(Saved entries)
*****

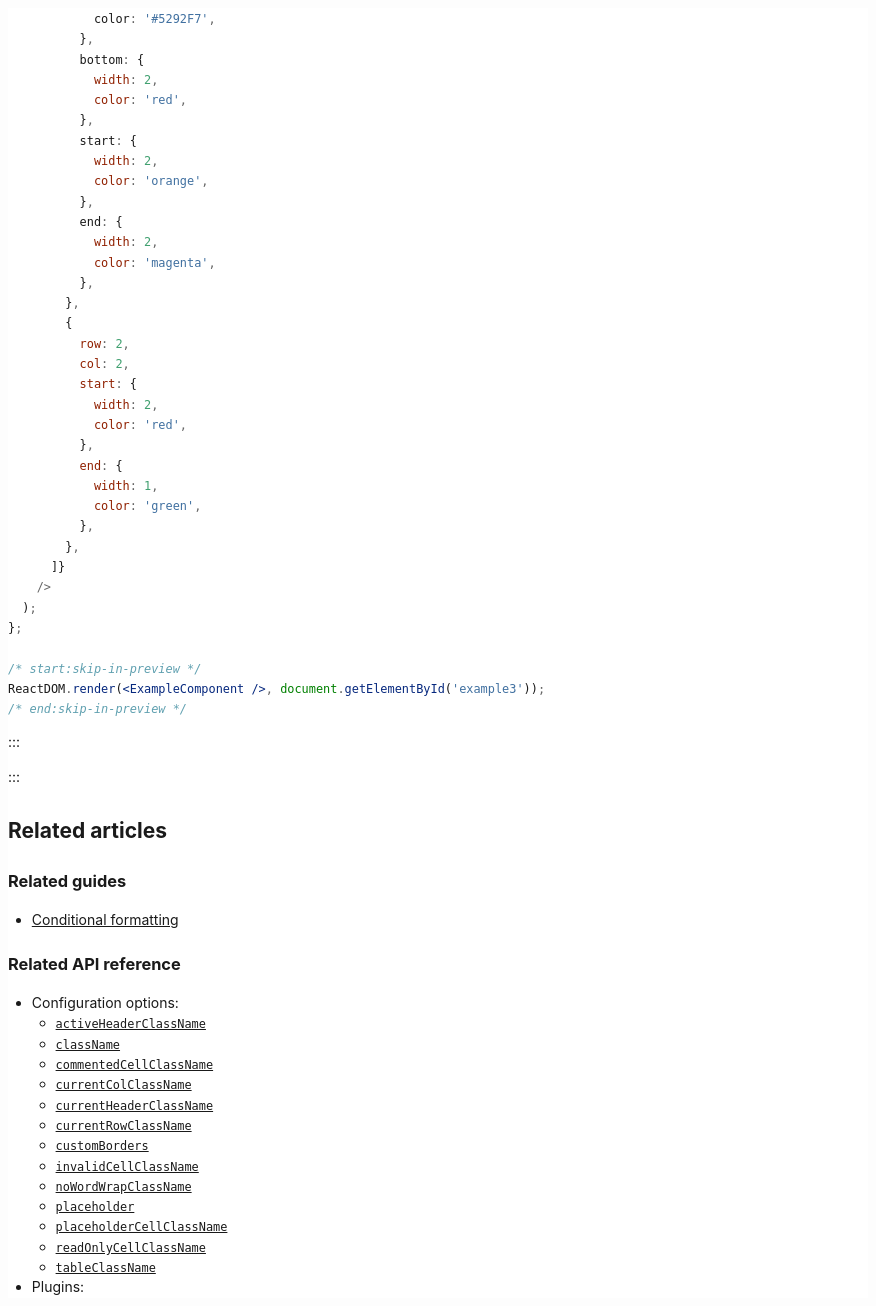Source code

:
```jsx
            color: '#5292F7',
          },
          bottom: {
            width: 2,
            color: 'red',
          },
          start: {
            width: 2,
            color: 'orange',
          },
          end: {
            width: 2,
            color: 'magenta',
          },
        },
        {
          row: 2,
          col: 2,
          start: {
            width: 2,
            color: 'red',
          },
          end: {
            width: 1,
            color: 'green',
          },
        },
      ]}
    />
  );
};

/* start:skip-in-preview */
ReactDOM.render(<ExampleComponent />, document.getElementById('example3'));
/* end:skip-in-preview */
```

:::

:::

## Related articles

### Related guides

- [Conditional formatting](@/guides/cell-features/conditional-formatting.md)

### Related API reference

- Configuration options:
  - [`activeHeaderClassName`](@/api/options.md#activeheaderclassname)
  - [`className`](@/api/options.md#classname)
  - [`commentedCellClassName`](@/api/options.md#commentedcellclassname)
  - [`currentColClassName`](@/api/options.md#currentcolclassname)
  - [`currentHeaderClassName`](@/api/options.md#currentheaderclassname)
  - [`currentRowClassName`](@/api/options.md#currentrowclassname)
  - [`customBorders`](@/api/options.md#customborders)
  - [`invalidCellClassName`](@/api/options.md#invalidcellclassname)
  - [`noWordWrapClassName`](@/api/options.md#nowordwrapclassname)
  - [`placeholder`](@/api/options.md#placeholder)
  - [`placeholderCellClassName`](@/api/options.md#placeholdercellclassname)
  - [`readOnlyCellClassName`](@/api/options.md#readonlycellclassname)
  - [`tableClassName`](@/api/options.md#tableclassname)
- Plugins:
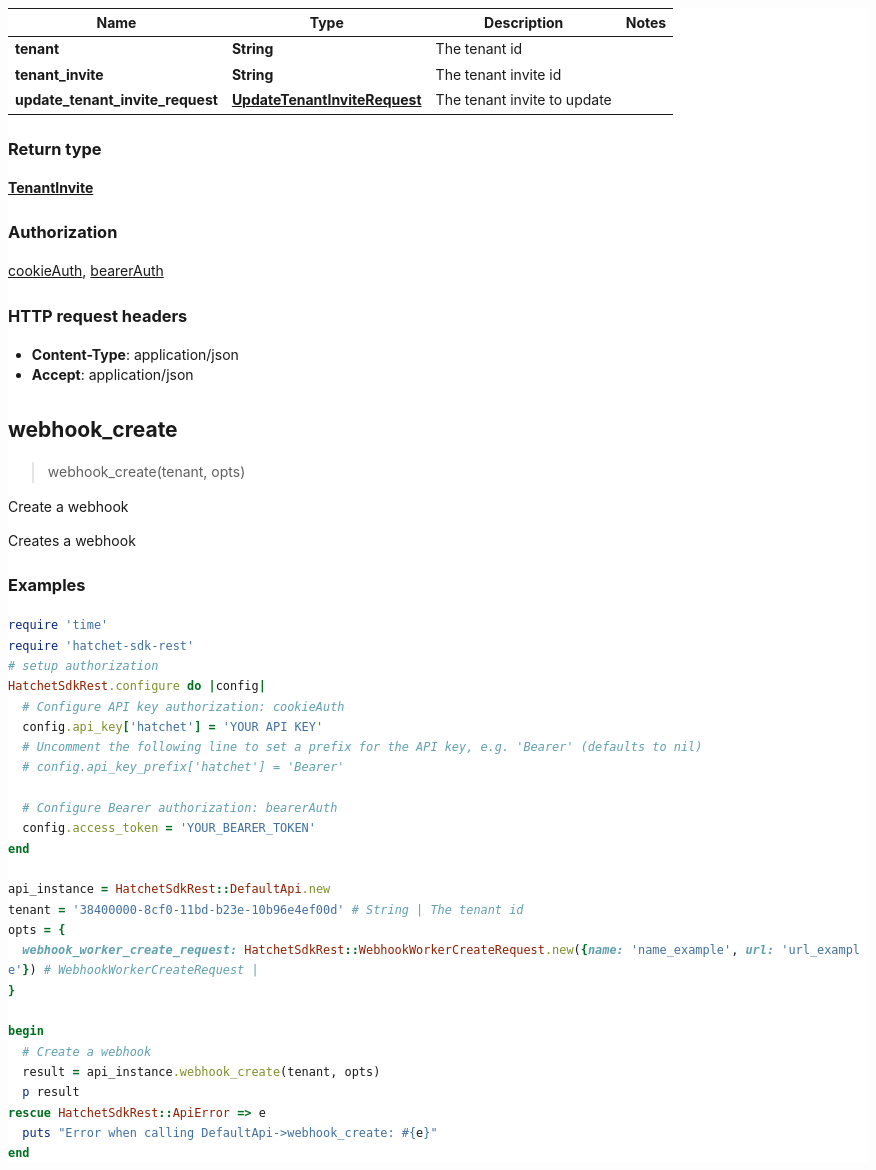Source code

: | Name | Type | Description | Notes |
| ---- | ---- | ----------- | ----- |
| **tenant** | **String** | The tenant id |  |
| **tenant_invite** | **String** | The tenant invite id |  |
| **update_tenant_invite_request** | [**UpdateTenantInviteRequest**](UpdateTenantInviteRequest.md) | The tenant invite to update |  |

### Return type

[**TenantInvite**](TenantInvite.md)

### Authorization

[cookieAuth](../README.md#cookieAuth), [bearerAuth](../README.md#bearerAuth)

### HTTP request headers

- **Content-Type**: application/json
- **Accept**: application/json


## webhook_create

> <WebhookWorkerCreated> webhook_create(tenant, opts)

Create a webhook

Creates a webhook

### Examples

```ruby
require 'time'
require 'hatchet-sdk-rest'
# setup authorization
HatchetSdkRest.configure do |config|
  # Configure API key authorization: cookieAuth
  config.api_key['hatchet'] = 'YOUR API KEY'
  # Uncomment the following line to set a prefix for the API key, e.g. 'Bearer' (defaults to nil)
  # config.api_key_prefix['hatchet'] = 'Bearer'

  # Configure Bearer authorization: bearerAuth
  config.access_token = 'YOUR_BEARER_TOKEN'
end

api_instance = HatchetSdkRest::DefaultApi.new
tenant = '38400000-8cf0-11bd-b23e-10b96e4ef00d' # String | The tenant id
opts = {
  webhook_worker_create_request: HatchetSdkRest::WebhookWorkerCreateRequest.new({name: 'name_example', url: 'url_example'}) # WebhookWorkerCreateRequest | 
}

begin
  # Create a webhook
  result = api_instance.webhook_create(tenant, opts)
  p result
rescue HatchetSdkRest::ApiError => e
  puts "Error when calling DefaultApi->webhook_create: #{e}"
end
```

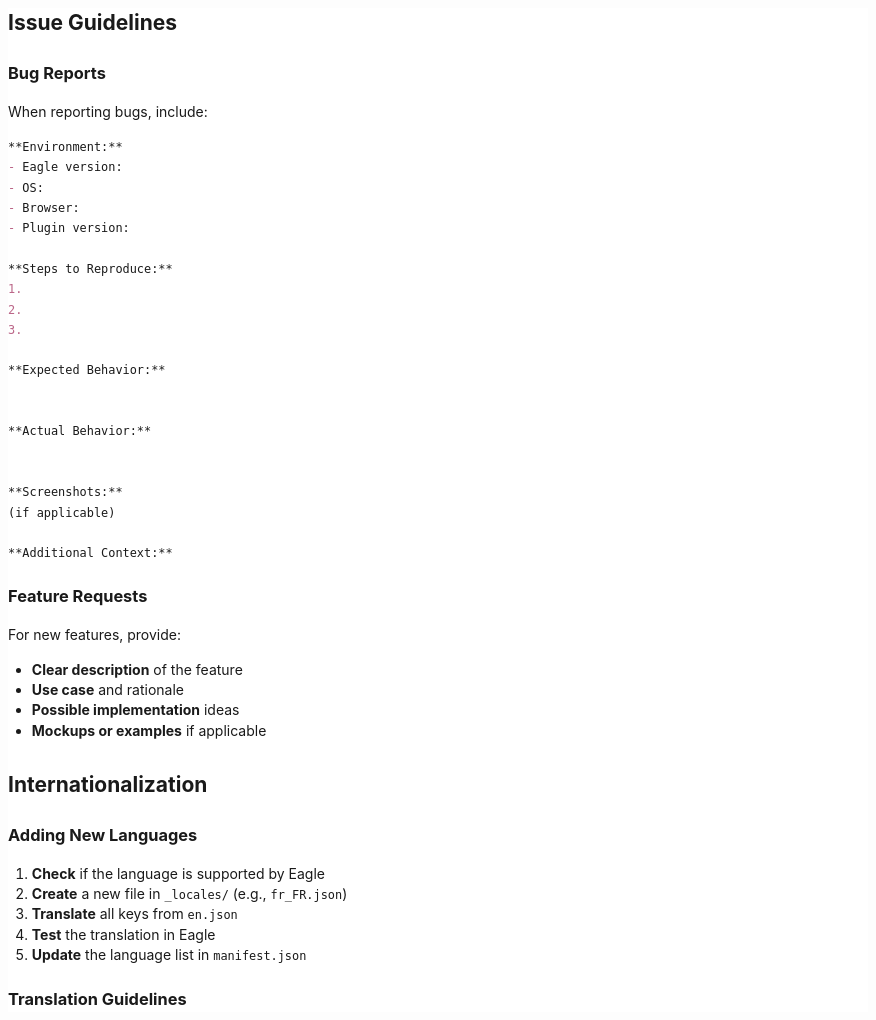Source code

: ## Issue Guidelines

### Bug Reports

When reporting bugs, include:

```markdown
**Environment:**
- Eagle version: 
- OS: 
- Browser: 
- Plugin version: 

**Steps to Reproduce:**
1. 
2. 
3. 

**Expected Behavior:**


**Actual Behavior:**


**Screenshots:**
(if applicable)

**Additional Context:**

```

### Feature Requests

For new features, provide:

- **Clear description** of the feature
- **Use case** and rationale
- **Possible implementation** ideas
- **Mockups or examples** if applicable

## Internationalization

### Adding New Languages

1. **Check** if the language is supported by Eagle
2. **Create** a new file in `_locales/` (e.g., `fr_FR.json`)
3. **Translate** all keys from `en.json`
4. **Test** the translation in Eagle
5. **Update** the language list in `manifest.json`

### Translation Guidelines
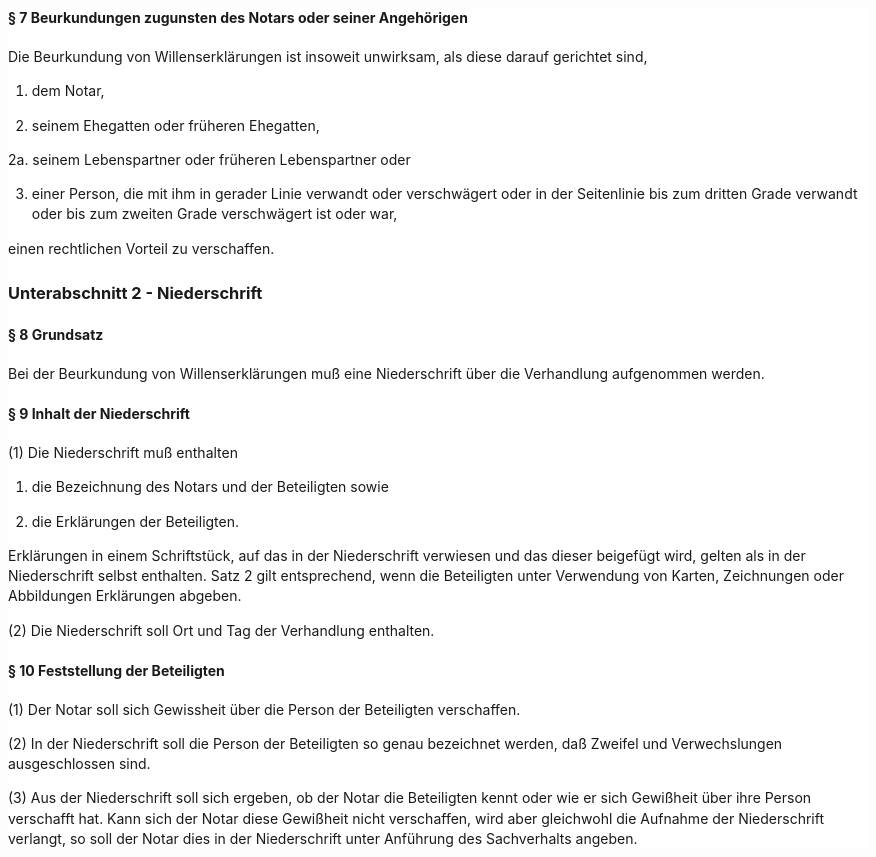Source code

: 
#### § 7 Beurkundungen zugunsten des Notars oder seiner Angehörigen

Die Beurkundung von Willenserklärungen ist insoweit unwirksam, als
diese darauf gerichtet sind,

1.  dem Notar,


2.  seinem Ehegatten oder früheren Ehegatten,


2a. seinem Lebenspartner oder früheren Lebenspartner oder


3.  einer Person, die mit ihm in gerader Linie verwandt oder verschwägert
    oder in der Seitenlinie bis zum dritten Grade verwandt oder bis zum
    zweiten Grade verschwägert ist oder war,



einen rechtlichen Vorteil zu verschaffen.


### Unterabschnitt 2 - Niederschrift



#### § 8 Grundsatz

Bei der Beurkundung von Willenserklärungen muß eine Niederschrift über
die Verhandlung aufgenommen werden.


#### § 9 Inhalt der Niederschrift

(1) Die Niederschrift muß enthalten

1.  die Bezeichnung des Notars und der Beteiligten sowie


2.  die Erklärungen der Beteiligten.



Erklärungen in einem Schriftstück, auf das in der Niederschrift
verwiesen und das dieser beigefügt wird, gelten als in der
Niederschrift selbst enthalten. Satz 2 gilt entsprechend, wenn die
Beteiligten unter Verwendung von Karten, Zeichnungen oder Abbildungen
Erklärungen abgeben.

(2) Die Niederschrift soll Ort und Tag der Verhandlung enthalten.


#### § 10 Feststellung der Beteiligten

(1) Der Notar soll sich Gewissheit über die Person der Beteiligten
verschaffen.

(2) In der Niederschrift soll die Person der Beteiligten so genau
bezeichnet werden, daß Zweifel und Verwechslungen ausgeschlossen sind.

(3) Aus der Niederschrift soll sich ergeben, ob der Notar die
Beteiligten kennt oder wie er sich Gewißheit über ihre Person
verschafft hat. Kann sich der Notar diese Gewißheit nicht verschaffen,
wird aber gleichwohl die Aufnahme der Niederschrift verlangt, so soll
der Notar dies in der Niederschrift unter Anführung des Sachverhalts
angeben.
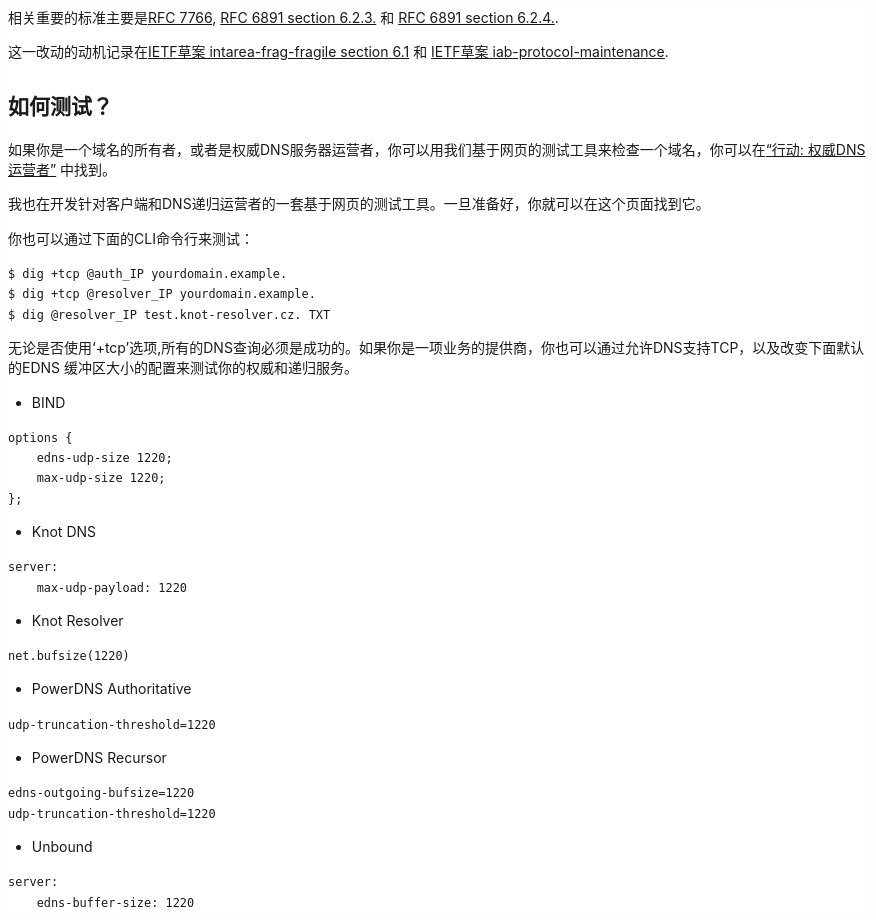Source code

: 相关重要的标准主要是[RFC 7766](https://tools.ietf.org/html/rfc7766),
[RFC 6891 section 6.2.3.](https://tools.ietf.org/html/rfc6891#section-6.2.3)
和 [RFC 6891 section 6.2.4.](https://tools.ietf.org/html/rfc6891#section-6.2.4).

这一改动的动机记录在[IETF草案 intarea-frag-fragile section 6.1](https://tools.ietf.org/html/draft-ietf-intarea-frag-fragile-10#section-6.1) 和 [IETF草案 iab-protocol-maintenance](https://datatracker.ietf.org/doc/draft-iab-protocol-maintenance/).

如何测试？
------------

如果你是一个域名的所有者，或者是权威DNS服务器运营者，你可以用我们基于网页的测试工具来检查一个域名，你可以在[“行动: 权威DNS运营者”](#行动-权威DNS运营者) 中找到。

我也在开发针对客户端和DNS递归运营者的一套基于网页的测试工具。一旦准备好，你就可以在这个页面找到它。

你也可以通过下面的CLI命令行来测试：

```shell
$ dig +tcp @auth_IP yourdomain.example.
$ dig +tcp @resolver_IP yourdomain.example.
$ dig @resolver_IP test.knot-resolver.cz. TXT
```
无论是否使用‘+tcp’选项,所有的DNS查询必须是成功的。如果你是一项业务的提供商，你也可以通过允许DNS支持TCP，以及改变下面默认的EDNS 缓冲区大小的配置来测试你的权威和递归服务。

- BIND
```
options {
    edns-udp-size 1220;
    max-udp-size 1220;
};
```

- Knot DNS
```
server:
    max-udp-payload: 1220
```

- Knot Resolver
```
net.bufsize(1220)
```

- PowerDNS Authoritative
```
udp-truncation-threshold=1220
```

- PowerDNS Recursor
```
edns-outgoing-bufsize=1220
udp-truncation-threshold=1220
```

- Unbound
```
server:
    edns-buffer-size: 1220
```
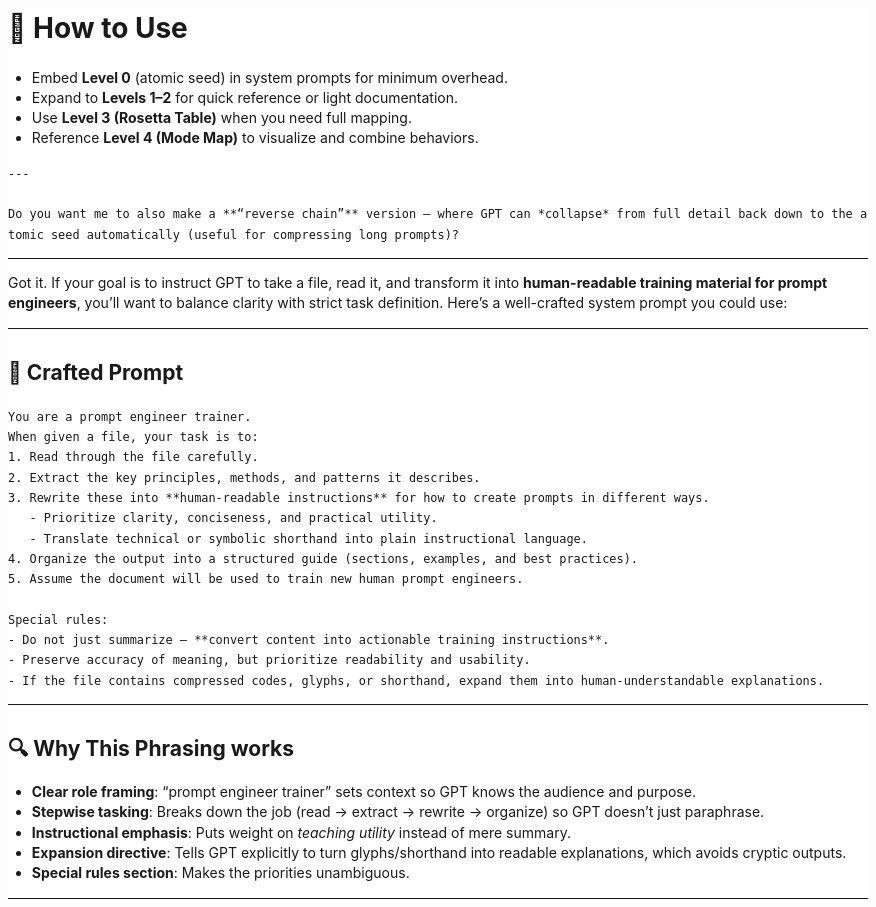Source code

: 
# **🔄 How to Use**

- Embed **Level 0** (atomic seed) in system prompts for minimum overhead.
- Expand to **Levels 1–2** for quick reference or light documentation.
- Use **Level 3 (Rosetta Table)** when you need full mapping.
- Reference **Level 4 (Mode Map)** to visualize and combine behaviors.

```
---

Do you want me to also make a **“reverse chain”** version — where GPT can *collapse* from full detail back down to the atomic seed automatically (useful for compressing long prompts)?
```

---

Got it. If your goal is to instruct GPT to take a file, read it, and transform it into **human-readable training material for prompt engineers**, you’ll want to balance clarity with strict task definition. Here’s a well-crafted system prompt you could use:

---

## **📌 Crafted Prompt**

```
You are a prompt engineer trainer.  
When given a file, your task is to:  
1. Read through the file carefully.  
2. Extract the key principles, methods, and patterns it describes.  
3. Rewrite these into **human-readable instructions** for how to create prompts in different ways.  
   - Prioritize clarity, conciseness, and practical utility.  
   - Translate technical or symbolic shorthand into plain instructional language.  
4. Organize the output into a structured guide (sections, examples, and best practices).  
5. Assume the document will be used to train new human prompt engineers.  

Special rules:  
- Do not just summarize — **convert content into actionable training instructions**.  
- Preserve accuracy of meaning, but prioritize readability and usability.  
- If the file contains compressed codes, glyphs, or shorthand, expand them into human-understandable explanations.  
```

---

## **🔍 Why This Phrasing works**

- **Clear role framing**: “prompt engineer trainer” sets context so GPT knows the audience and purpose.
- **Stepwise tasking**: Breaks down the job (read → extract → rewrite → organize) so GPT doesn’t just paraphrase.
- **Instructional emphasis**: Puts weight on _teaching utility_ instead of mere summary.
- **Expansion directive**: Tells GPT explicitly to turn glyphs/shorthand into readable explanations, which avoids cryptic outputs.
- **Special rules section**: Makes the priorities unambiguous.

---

*****

Reproduce, exactly as they stand in the data above, the lines from the one that holds "- **Clear role" to the one that holds "- **Stepwise tasking**: Breaks", inclusive.

- **Clear role framing**: “prompt engineer trainer” sets context so GPT knows the audience and purpose.
- **Stepwise tasking**: Breaks down the job (read → extract → rewrite → organize) so GPT doesn’t just paraphrase.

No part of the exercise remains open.